EXCERPTED RECORDS:
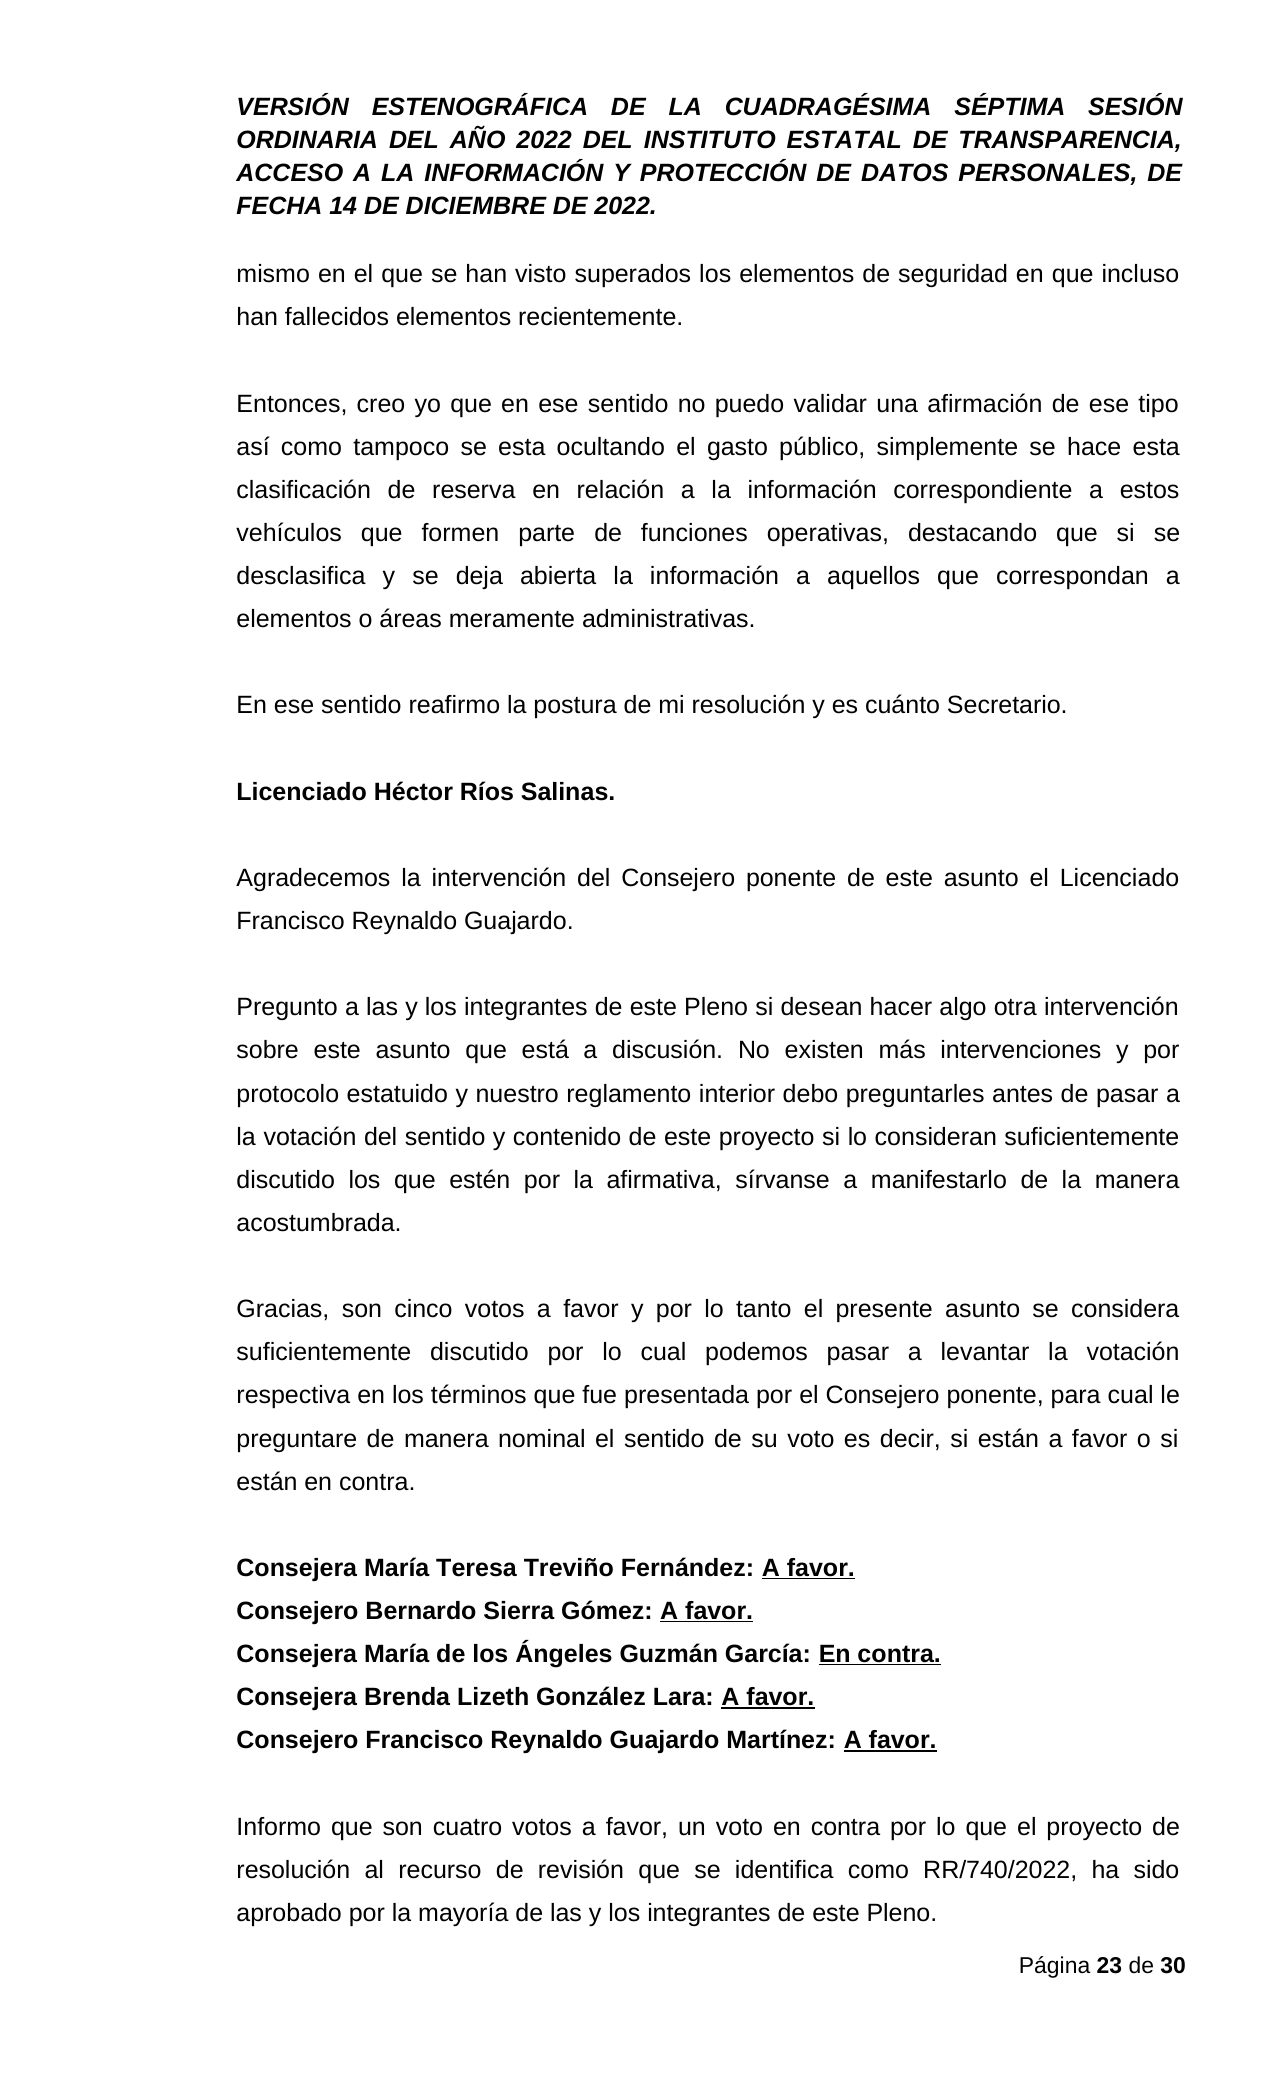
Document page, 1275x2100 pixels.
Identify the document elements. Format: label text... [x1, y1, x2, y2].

text Agradecemos la intervención del Consejero ponente de este asunto el Licenciado Francisco Reynaldo Guajardo. [236, 863, 1181, 935]
text Informo que son cuatro votos a favor, un voto en contra por lo que el proyecto de resolución al recurso de revisión que se identifica como RR/740/2022, ha sido aprobado por la mayoría de las y los integrantes de este Pleno. [236, 1812, 1181, 1927]
text Consejera María de los Ángeles Guzmán García: En contra. [236, 1639, 1181, 1668]
text mismo en el que se han visto superados los elementos de seguridad en que incluso han fallecidos elementos recientemente. [236, 259, 1181, 331]
text Consejero Bernardo Sierra Gómez: A favor. [236, 1596, 1181, 1625]
text Entonces, creo yo que en ese sentido no puedo validar una afirmación de ese tipo así como tampoco se esta ocultando el gasto público, simplemente se hace esta clasificación de reserva en relación a la información correspondiente a estos vehículos que formen parte de funciones operativas, destacando que si se desclasifica y se deja abierta la información a aquellos que correspondan a elementos o áreas meramente administrativas. [236, 389, 1181, 633]
text Consejero Francisco Reynaldo Guajardo Martínez: A favor. [236, 1726, 1181, 1754]
text En ese sentido reafirmo la postura de mi resolución y es cuánto Secretario. [236, 691, 1181, 719]
text Pregunto a las y los integrantes de este Pleno si desean hacer algo otra intervención sobre este asunto que está a discusión. No existen más intervenciones y por protocolo estatuido y nuestro reglamento interior debo preguntarles antes de pasar a la votación del sentido y contenido de este proyecto si lo consideran suficientemente discutido los que estén por la afirmativa, sírvanse a manifestarlo de la manera acostumbrada. [236, 992, 1181, 1237]
text Consejera María Teresa Treviño Fernández: A favor. [236, 1553, 1181, 1582]
text Gracias, son cinco votos a favor y por lo tanto el presente asunto se considera suficientemente discutido por lo cual podemos pasar a levantar la votación respectiva en los términos que fue presentada por el Consejero ponente, para cual le preguntare de manera nominal el sentido de su voto es decir, si están a favor o si están en contra. [236, 1294, 1181, 1496]
text Licenciado Héctor Ríos Salinas. [236, 777, 1181, 806]
text Consejera Brenda Lizeth González Lara: A favor. [236, 1682, 1181, 1711]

DIRECTIONS FOR THIS TASK:
Print every one of the lines above again, word for word, leaving out the picture.

THE REPLY:
Document page, 1275x2100 pixels.
Identify the document elements. Format: label text... [x1, y1, x2, y2].

text Agradecemos la intervención del Consejero ponente de este asunto el Licenciado Francisco Reynaldo Guajardo. [236, 863, 1181, 935]
text Informo que son cuatro votos a favor, un voto en contra por lo que el proyecto de resolución al recurso de revisión que se identifica como RR/740/2022, ha sido aprobado por la mayoría de las y los integrantes de este Pleno. [236, 1812, 1181, 1927]
text Consejera María de los Ángeles Guzmán García: En contra. [236, 1639, 1181, 1668]
text mismo en el que se han visto superados los elementos de seguridad en que incluso han fallecidos elementos recientemente. [236, 259, 1181, 331]
text Consejero Bernardo Sierra Gómez: A favor. [236, 1596, 1181, 1625]
text Entonces, creo yo que en ese sentido no puedo validar una afirmación de ese tipo así como tampoco se esta ocultando el gasto público, simplemente se hace esta clasificación de reserva en relación a la información correspondiente a estos vehículos que formen parte de funciones operativas, destacando que si se desclasifica y se deja abierta la información a aquellos que correspondan a elementos o áreas meramente administrativas. [236, 389, 1181, 633]
text Consejero Francisco Reynaldo Guajardo Martínez: A favor. [236, 1726, 1181, 1754]
text En ese sentido reafirmo la postura de mi resolución y es cuánto Secretario. [236, 691, 1181, 719]
text Pregunto a las y los integrantes de este Pleno si desean hacer algo otra intervención sobre este asunto que está a discusión. No existen más intervenciones y por protocolo estatuido y nuestro reglamento interior debo preguntarles antes de pasar a la votación del sentido y contenido de este proyecto si lo consideran suficientemente discutido los que estén por la afirmativa, sírvanse a manifestarlo de la manera acostumbrada. [236, 992, 1181, 1237]
text Consejera María Teresa Treviño Fernández: A favor. [236, 1553, 1181, 1582]
text Gracias, son cinco votos a favor y por lo tanto el presente asunto se considera suficientemente discutido por lo cual podemos pasar a levantar la votación respectiva en los términos que fue presentada por el Consejero ponente, para cual le preguntare de manera nominal el sentido de su voto es decir, si están a favor o si están en contra. [236, 1294, 1181, 1496]
text Licenciado Héctor Ríos Salinas. [236, 777, 1181, 806]
text Consejera Brenda Lizeth González Lara: A favor. [236, 1682, 1181, 1711]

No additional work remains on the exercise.